======== RECORDS SHOWN ========

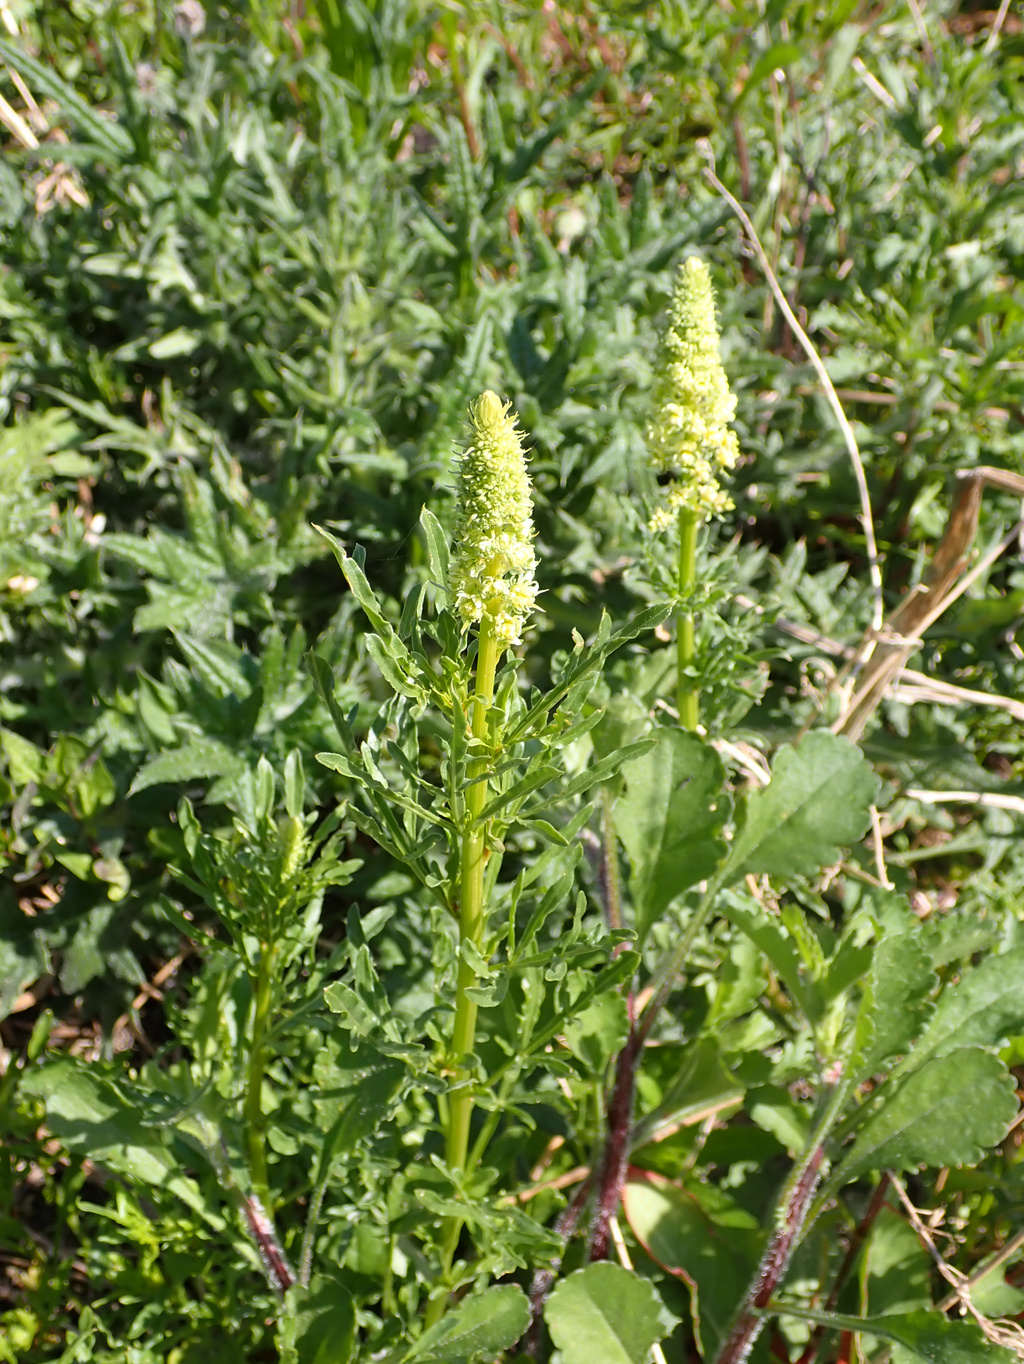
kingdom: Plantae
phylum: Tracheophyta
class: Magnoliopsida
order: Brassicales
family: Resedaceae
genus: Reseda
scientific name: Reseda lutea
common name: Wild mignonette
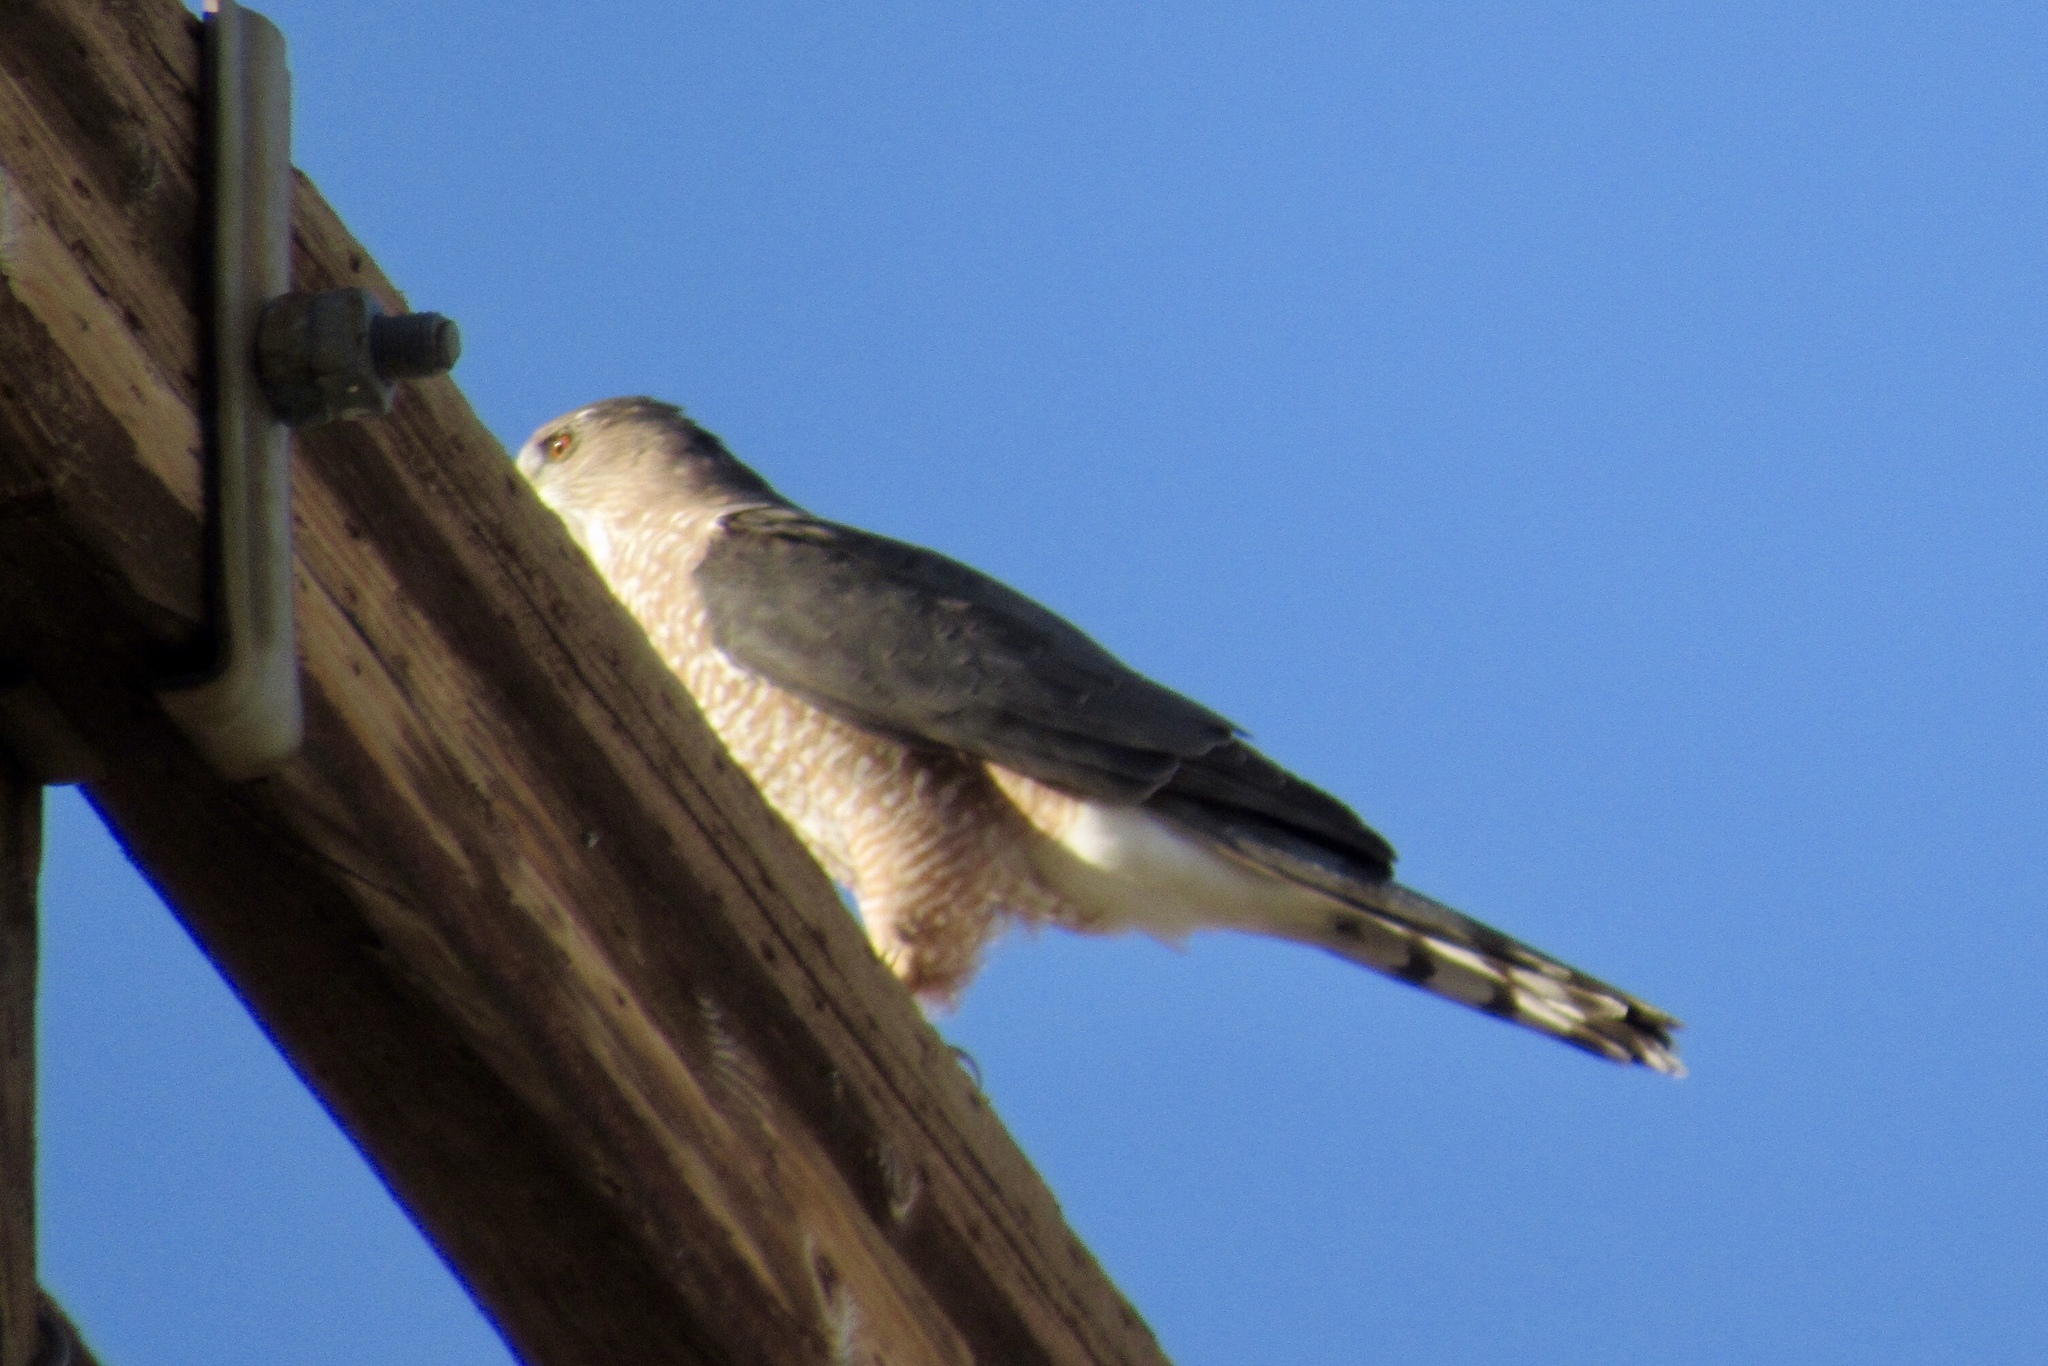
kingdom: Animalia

========

_PROBLEM STATEMENT_
Render the lines of these entries as a numbered list, omitting blank lines and leaving the pictures out of the answer.

_RESULT_
1. kingdom: Plantae
2. phylum: Tracheophyta
3. class: Magnoliopsida
4. order: Brassicales
5. family: Resedaceae
6. genus: Reseda
7. scientific name: Reseda lutea
8. common name: Wild mignonette
9. kingdom: Animalia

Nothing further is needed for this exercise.